Sie nennen sich Finanzermittlungen und sind oft ein Notnagel. Nämlich dann, wenn die Polizei mit dem eigentlichen Tatverdacht bei Drogen- und Vermögensdelikten nicht weiterkommt. Fehlen Beweise für die Täterschaft einer Person, wird auch gern geguckt, wie viel Geld der Verdächtige hat und was er damit macht.
Bei meinem Mandanten gab es keinen greifbaren Beleg dafür, dass er tatsächlich was mit Drogen zu tun hat. Außer dem anonymen Hinweis eines Informanten, dem sogar eilfertig Vertraulichkeit und Anonymität zugesagt wurden. Was normalerweise nichts anderes heißt, als dass es den Zeugen so gar nicht gibt. Oder dass er vor Gericht ohnehin nicht präsentabel wäre, weil man ihn dort schon als notorischen Lügner kennt.
Aber die Finanzermittlungen. Bei der Durchsuchung, die auf eine völlige Durchleuchtung aller Konten meines Mandanten stattfand, wurde Bargeld im Haus gefunden. Bargeld! Bei der Euphorie, mit welcher die zuständige Polizeibeamtin ein paar lose 500-er beschreibt, die sie aus der Lederjacke meines Mandanten zog, liegt die Vermutung nahe, dass sie so was noch nie gesehen hat außer vielleicht im Fernsehen, was natürlich schon per se höchst verdächtig ist.
Dumm nur, dass mein Mandant als Angestellter gut verdient. Auf jeden Fall besser als eine Kommissarin. Fürs Bargeld hatte er auch eine Erklärung. Er verbringe die Wochenenden gern im Wettbüro. Sportwetten seien sein Hobby. Und eigentlich auch so was wie ein Zweitjob. Im letzten Monat habe er bei Wetten rund 4.000 Euro verloren – und im selben Zeitraum bei anderen Wetten 12.000 Euro gewonnen.
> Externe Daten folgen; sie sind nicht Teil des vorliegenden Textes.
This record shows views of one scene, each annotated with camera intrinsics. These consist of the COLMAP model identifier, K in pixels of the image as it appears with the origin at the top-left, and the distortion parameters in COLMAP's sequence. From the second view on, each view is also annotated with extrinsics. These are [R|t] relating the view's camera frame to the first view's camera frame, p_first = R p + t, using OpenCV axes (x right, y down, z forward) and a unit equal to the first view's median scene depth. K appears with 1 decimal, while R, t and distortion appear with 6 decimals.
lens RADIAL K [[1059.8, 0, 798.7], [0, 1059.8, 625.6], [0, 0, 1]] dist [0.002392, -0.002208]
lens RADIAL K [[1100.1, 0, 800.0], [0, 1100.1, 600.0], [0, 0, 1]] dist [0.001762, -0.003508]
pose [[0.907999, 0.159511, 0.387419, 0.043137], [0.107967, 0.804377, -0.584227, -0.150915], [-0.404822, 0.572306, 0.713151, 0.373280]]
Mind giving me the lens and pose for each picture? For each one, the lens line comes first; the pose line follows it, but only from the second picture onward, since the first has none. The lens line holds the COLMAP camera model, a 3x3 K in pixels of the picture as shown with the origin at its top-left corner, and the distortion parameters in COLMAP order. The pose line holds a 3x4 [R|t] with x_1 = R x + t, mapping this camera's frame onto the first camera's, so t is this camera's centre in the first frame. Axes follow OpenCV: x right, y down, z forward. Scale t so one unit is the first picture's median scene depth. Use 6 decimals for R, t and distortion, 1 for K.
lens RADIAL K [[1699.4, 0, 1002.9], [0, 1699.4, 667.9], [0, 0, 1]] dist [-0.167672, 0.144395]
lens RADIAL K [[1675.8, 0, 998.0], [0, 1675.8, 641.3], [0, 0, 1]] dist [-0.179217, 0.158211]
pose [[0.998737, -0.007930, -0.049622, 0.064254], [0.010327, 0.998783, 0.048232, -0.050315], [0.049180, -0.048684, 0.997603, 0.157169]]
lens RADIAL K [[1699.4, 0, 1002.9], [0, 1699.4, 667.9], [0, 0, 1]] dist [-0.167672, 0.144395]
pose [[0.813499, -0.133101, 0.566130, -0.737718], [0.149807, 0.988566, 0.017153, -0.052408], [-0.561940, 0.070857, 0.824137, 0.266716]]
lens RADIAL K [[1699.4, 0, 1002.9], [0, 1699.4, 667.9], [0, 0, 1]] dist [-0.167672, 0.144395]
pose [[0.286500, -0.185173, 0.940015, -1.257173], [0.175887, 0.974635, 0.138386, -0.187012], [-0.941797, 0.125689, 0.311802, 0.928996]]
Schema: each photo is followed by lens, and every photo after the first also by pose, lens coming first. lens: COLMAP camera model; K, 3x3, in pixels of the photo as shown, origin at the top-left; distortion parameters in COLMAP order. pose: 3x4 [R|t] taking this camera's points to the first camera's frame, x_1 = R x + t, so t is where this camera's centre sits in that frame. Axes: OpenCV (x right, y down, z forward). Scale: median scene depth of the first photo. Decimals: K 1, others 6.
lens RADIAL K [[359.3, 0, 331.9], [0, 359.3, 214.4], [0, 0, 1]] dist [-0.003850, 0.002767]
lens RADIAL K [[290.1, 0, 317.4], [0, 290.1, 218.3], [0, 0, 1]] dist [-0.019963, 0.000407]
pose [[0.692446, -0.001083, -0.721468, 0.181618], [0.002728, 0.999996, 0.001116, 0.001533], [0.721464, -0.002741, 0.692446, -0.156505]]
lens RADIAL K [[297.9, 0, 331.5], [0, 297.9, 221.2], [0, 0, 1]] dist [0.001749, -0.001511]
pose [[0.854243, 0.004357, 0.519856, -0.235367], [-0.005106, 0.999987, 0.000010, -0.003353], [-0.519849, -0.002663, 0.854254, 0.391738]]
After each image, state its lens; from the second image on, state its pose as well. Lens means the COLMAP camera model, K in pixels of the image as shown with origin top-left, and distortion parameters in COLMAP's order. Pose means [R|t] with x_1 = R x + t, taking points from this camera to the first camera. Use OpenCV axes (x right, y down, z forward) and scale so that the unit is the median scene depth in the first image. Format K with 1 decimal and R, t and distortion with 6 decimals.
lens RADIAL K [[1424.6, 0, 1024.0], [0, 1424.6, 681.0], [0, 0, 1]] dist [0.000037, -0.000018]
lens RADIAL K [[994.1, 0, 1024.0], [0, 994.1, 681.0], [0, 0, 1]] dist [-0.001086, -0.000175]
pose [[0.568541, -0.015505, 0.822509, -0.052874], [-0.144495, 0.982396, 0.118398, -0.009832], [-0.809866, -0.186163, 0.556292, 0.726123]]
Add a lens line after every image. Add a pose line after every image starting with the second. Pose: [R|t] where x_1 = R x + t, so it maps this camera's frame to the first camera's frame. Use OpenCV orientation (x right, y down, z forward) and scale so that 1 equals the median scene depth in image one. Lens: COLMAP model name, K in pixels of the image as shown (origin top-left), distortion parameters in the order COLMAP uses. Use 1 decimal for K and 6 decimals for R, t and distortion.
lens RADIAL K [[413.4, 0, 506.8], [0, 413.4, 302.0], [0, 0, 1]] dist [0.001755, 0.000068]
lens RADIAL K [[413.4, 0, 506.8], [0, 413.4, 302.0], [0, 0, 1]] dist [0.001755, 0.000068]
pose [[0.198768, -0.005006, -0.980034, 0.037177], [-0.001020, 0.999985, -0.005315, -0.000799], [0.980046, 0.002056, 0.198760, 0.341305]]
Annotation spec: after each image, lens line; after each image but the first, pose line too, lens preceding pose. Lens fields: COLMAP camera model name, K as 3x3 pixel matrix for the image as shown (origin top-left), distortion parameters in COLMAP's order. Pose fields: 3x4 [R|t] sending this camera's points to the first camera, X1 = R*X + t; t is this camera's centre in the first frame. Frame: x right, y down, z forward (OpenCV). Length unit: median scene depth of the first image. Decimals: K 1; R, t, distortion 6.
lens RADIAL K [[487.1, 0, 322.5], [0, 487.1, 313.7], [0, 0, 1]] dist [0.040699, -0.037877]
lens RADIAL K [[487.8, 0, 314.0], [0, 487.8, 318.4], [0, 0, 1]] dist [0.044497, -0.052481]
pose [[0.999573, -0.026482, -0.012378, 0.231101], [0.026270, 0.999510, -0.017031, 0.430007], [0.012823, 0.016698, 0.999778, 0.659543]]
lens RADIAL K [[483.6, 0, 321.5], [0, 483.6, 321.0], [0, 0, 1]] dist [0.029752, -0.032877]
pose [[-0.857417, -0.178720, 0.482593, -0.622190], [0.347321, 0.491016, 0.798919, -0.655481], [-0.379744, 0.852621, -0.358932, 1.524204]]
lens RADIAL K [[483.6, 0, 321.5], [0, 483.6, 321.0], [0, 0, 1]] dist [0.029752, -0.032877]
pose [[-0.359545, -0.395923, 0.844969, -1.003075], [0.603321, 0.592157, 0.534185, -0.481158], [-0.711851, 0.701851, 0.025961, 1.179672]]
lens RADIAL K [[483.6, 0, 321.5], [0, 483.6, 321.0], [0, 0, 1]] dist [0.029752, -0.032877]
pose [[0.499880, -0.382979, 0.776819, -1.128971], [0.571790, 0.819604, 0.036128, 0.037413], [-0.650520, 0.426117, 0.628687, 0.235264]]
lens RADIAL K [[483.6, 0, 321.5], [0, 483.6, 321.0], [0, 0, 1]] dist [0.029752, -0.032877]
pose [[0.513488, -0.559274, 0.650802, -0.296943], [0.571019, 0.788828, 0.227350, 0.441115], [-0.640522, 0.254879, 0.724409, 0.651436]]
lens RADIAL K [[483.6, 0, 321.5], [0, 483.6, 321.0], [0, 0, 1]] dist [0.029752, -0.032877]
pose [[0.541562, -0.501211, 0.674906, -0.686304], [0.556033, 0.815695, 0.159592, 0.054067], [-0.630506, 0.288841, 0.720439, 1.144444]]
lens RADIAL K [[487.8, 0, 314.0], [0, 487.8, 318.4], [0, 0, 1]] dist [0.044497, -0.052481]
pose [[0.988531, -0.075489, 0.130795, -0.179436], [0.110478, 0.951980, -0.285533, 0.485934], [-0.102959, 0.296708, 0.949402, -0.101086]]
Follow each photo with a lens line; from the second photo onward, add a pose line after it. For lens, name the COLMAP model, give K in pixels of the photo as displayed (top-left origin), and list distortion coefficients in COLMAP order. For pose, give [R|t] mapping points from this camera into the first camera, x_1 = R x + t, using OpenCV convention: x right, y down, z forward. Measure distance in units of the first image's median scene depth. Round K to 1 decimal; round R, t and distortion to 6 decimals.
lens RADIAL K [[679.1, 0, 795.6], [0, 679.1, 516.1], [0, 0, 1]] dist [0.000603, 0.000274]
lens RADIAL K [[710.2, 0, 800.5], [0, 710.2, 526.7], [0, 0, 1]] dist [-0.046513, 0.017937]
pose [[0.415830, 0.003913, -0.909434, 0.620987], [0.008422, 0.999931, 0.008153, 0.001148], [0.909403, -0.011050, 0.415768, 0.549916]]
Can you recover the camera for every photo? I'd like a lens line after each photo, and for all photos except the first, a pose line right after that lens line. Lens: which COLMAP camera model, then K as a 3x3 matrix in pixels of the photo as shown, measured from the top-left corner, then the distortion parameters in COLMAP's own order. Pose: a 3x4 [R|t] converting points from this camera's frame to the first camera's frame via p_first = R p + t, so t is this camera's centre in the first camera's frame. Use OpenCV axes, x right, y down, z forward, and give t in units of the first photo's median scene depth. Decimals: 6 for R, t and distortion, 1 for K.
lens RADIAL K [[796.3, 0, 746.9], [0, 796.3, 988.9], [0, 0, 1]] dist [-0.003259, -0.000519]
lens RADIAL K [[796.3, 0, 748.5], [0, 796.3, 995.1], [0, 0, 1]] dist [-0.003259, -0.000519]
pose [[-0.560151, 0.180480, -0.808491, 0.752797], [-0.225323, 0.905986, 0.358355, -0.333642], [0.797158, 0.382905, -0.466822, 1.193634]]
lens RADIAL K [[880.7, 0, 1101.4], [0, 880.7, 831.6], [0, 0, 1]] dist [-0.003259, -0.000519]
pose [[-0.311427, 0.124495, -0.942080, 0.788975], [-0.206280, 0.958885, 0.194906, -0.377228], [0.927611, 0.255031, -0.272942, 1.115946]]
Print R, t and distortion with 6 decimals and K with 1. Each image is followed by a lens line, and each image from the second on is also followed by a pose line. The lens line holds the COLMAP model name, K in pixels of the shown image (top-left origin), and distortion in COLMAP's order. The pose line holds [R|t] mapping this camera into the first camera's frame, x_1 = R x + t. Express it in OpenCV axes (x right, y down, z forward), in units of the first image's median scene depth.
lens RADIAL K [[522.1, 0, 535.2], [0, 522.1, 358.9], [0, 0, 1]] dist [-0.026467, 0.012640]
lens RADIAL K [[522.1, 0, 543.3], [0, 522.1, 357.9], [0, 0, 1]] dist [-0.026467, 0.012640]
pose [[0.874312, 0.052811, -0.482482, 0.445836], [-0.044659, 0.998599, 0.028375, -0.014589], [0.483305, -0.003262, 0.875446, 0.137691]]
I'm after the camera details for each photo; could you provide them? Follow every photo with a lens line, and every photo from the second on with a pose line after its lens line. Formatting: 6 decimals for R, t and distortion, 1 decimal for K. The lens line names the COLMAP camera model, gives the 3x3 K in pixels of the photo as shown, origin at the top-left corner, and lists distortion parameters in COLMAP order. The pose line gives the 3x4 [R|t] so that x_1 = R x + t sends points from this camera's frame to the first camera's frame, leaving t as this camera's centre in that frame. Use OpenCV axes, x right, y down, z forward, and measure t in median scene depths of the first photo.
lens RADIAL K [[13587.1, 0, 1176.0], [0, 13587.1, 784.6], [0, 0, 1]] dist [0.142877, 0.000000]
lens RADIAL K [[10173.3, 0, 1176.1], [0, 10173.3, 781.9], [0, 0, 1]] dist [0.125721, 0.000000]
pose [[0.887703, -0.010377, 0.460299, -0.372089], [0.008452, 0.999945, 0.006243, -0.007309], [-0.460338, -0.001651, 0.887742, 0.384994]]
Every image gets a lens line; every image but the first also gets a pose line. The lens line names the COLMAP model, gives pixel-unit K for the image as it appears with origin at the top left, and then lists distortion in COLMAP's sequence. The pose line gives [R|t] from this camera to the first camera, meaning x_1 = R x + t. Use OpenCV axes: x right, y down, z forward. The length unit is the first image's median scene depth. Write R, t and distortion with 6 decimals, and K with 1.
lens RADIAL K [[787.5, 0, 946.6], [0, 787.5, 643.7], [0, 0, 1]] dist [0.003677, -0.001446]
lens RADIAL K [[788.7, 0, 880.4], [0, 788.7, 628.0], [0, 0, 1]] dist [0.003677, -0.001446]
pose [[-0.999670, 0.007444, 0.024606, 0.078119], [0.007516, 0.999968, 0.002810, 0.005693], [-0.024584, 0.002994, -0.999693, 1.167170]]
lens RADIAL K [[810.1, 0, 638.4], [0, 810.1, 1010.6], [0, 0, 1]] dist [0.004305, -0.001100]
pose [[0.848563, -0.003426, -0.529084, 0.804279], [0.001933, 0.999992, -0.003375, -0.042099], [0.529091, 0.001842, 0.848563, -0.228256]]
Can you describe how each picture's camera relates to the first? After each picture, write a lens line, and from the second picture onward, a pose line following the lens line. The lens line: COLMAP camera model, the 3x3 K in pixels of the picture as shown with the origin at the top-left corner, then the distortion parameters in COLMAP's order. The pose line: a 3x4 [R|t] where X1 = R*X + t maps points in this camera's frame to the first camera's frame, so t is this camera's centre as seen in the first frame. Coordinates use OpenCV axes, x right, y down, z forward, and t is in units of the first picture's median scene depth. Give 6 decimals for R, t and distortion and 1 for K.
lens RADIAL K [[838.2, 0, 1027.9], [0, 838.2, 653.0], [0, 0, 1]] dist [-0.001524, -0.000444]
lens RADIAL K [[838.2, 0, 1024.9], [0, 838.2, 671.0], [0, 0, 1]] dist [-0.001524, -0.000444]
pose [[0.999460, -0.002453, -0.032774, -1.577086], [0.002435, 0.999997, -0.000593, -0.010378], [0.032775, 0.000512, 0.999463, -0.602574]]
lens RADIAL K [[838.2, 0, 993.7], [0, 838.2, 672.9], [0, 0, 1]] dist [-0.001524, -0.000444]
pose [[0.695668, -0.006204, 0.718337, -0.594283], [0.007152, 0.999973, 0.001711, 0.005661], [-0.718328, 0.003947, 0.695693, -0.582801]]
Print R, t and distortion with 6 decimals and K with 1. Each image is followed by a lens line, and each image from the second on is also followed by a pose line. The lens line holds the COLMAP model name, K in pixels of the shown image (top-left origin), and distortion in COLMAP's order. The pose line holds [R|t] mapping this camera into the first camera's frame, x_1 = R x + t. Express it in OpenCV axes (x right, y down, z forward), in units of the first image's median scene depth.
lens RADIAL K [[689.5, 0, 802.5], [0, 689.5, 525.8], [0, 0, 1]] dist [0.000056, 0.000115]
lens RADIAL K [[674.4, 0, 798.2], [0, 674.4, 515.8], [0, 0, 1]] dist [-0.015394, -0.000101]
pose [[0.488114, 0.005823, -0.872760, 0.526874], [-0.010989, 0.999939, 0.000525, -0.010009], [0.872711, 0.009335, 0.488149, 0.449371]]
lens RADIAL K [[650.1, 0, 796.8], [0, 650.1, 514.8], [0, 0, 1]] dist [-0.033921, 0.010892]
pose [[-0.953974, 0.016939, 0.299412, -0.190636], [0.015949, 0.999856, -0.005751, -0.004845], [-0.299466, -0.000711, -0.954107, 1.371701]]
Das notierten die Beamten gerne und sahen sozusagen schon den Beweis geführt. Wenige Tage später kam dann aber doch der Gedanke auf, ob man die grottenschlechte Geschichte mit den Wettgewinnen nicht vielleicht doch besser überprüft. Nur zur Sicherheit. Und für den Fall, dass der Staatsanwalt fragt. Quasi als Sargnagel. In der Gewissheit, dass es ja ohnehin nicht stimmt.
Zwei Kriminalbeamte begaben sich also in das Wettbüro, welches mein Mandant als Lieblingslokalität benannt hatte. Dort trafen sie auch einen angestellten Herrn, der es vorzog, nur „Babu“ genannt zu werden. Immerhin war das auch der Name, den mein Mandant erwähnt hatte.
Babu kriegte den Namen meines Mandanten gesagt. Er konnte nichts damit anfangen. Im Angesicht eines „Lichtbilds“ des Beschulkdigten fing er aber an zu strahlen. Der Betreffende sei ein häufiger, guter Kunde. Er verbringe sehr viel Zeit im Wettlokal.
Gerade in den letzten Wochen habe der Kunde sehr viel Geld gewonnen. So um die acht- bis zehntausend Euro. Mindestens. Das Geld sei ihm auch bar ausgezahlt worden, wie das in Wettlokalen üblich ist. Den größten Teil habe der Kunde in 500-Euro-Scheinen erhalten.
Die Begeisterung auf der Rückfahrt ins Präsidium dürfte sich in Grenzen gehalten haben.